If you cannot dedicate a fixed instance to the dashboard, ip_hash routes the same client IP to the same upstream on every request.

upstream app {
    ip_hash;
    server instance-a:8000;
    server instance-b:8000;
    server instance-c:8000;
}

server {
    listen 80;

    location / {
        proxy_pass http://app;
        proxy_http_version 1.1;
        proxy_set_header Connection "";
        proxy_set_header Host $host;

        # SSE settings
        proxy_buffering off;
        proxy_set_header X-Accel-Buffering no;
        proxy_read_timeout 3600s;
    }
}

Warning

ip_hash has two drawbacks. First, it does not rebalance well when instances are added or removed. Second, users behind a corporate NAT or shared proxy all share the same source IP and will all land on the same instance, which defeats the load balancing for those users.

AWS Application Load Balancer

Enable stickiness on the target group so the ALB routes the same client to the same instance on every request.

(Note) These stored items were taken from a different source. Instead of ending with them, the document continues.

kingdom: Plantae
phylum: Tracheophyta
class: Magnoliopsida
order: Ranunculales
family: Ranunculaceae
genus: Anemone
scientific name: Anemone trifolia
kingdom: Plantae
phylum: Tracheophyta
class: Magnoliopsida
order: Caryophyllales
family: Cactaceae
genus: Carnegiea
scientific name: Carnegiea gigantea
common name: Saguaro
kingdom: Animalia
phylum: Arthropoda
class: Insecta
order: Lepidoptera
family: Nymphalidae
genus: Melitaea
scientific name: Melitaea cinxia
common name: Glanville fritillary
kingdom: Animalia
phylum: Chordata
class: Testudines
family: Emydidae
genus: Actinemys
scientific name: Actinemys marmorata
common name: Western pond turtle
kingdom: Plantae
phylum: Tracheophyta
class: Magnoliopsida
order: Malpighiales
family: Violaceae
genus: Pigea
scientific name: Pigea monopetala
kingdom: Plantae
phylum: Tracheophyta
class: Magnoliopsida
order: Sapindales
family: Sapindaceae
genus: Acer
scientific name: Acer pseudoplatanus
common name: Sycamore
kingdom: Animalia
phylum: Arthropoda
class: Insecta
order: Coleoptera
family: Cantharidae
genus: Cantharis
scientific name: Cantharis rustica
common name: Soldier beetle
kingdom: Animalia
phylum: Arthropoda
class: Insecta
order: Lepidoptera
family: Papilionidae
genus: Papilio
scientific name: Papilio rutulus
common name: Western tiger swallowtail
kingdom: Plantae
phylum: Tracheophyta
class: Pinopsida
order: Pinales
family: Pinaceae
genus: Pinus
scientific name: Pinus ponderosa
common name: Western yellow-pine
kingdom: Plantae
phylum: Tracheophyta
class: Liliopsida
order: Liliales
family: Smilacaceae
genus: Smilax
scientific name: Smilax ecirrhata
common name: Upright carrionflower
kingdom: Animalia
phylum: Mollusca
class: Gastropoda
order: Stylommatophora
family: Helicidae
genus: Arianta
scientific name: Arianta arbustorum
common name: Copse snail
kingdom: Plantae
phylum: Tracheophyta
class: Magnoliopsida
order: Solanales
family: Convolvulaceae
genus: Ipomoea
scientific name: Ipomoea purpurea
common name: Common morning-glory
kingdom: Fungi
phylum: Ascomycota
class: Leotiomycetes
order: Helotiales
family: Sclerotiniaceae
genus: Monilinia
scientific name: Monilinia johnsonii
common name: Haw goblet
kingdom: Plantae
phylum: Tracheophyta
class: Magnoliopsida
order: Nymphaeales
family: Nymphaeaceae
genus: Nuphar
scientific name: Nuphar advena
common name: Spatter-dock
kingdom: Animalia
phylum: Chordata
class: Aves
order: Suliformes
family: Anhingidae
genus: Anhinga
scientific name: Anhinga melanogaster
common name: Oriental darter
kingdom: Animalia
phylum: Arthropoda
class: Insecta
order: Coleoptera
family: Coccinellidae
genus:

  1. Open the EC2 console and go to Target Groups.
  2. Select your target group.
  3. On the Attributes tab, click Edit attributes.
  4. Under Stickiness, enable it and set the type to Load balancer generated cookie.
  5. Set a stickiness duration appropriate for your use case (for example, 1 day).
  6. Save changes.

The ALB will set an AWSALB cookie on the first response. Subsequent requests from the same browser carrying that cookie are routed to the same target.

Note

ALB stickiness applies at the target group level. Both the initial page load request and the SSE stream connection need to reach the same instance for the dashboard to work correctly. Because browsers open the SSE connection from the same session, the stickiness cookie covers both.

Traefik

Define a service with sticky cookies and a router that directs dashboard traffic to it. The example below uses Traefik v2 dynamic configuration in YAML format.

http:
  routers:
    dashboard:
      rule: "PathPrefix(`/tasks/`)"
      service: app
      entryPoints:
        - web

  services:
    app:
      loadBalancer:
        sticky:
          cookie:
            name: lb_sticky
            httpOnly: true
        servers:
          - url: "http://instance-a:8000"
          - url: "http://instance-b:8000"
          - url: "http://instance-c:8000"

The httpOnly: true flag prevents client-side JavaScript from reading the cookie.

If you are using Docker labels instead of a file provider, the equivalent is:

# docker-compose.yml (excerpt)
services:
  app:
    labels:
      - "traefik.http.services.app.loadbalancer.sticky.cookie=true"
      - "traefik.http.services.app.loadbalancer.sticky.cookie.name=lb_sticky"
      - "traefik.http.services.app.loadbalancer.sticky.cookie.httponly=true"

Known limitations

Limitation Notes
Live PENDING/RUNNING from other instances Not visible. Each instance holds its own in-memory state.
SQLite across separate hosts Not supported. Use Redis for multi-host deployments.
Hard crash recovery Tasks running at the time of a SIGKILL or OOM kill cannot be recovered. Only clean shutdowns write the pending store.
Dashboard real-time cross-instance events The dashboard polls the shared backend on a configurable interval (default 30s). It does not receive push notifications from other instances.